When Longer Treatment Courses And Additional Services Are Necessary
Diabetic patients may require longer treatment courses and additional services. As stated earlier, the medical necessity for each service should be documented clearly in the chart. We often get into a routine in which we see patients back in the office on a weekly basis. The chart note should indicate the reason for each visit, clinical findings as well as addressing whatever comorbidities the patient may have. This is not only a good idea from a billing perspective and chart documentation but also from a medical/legal perspective.
If you see a patient for many weeks and there is no significant improvement in his or her condition, make sure there is appropriate documentation in the chart acknowledging this fact and also document any consideration of possible changes in the treatment plan. Getting a consult from a vascular surgeon, wound care expert, infectious disease specialist or even another podiatrist may be in order. You should consider obtaining additional diagnostic testing such as MRI or additional X-rays to rule out possible osteomyelitis and document this in the chart as well.

What About Documenting Neurovascular Compromise, Painful Lesions And Home Calls?
Medicare has posted very specific guidelines for what it deems to constitute vascular insufficiency for the patient. You may or may not be required to add a Q7-Q8-Q9 modifier to procedure codes when billing, depending on your carrier’s policy.

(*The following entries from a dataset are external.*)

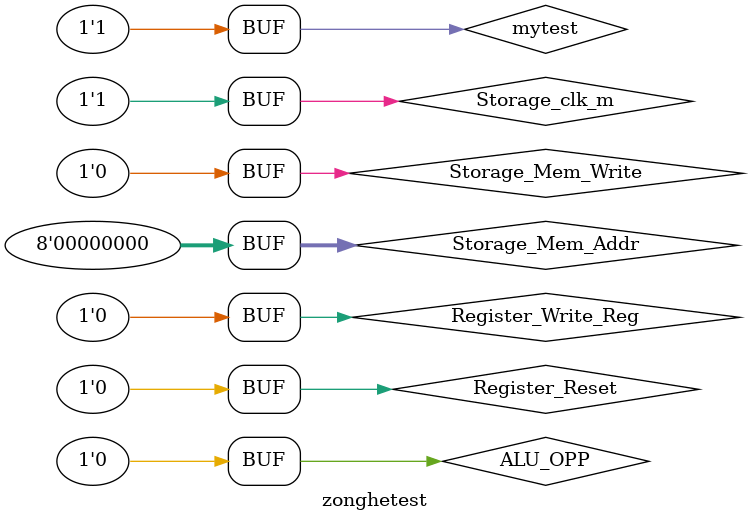
<source format=v>
`timescale 1ns / 1ps


module zonghetest;

	// Inputs
	reg Storage_clk_m;
	reg [7:0] Storage_Mem_Addr;
	reg Storage_Mem_Write;
	reg Register_Write_Reg;
	reg Register_Reset;
	reg ALU_OPP;
	reg mytest;

	// Outputs
	wire [7:0] Storage_LED;
	wire [31:0] Register_Data_A;
	wire [31:0] Register_Data_B;

	// Instantiate the Unit Under Test (UUT)
	experiment5_storage_1_top uut (
		.Storage_clk_m(Storage_clk_m), 
		.Storage_Mem_Addr(Storage_Mem_Addr), 
		.Storage_LED(Storage_LED), 
		.Storage_Mem_Write(Storage_Mem_Write), 
		.Register_Write_Reg(Register_Write_Reg), 
		.Register_Reset(Register_Reset), 
		.Register_Data_A(Register_Data_A), 
		.Register_Data_B(Register_Data_B), 
		.ALU_OPP(ALU_OPP), 
		.mytest(mytest)
	);

	initial begin
		// Initialize Inputs
		Storage_clk_m = 0;
		Storage_Mem_Addr = 0;
		Storage_Mem_Write = 0;
		Register_Write_Reg = 0;
		Register_Reset = 0;
		ALU_OPP = 0;
		mytest = 0;

		// Wait 100 ns for global reset to finish
		#100;
        
		// Add stimulus here
		#100;
		mytest = 1;
		Storage_clk_m = 1;
		
		#100;
		Storage_clk_m = 0;
		mytest = 1;
		
		#100;
		Storage_clk_m = 1;
		
		#100;
		mytest = 0;
		ALU_OPP=3'b001;
		
		#100;
		mytest = 1;
		ALU_OPP = 3'b010;
	end
      
endmodule


</source>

There are no specific guidelines posted for what constitutes “neuropathy” in the Medicare system. Medicare has created the new Loss of Protective Sensation (LOPS) policy. Unfortunately, the policy is very confusing and some carriers have yet to fully adopt and implement it. Check with your carrier regarding proper utilization and billing protocols in your area. However, this policy does indicate that Medicare considers LOPS as diagnosed with a 5.07 monofilament, using guidelines recommended by the APMA and the National Institute of Diabetes and Digestive and Kidney Diseases.
Some Medicare carriers have specific allowances for coverage for painful nails and calluses. For the diabetic patient, there may be times when part of the services you render on one given day may fall under the routine care guidelines and the other services fall under coverage guidelines for painful lesions. Each type of coverage will have its specific billing protocols so it is important to bill (and chart) accordingly.
While Medicare allows home calls, be aware that a patient having diabetes does not warrant automatic coverage for home calls. The patient must fit into your carrier’s guidelines for who they deem to be “housebound” in order to qualify for in-home services.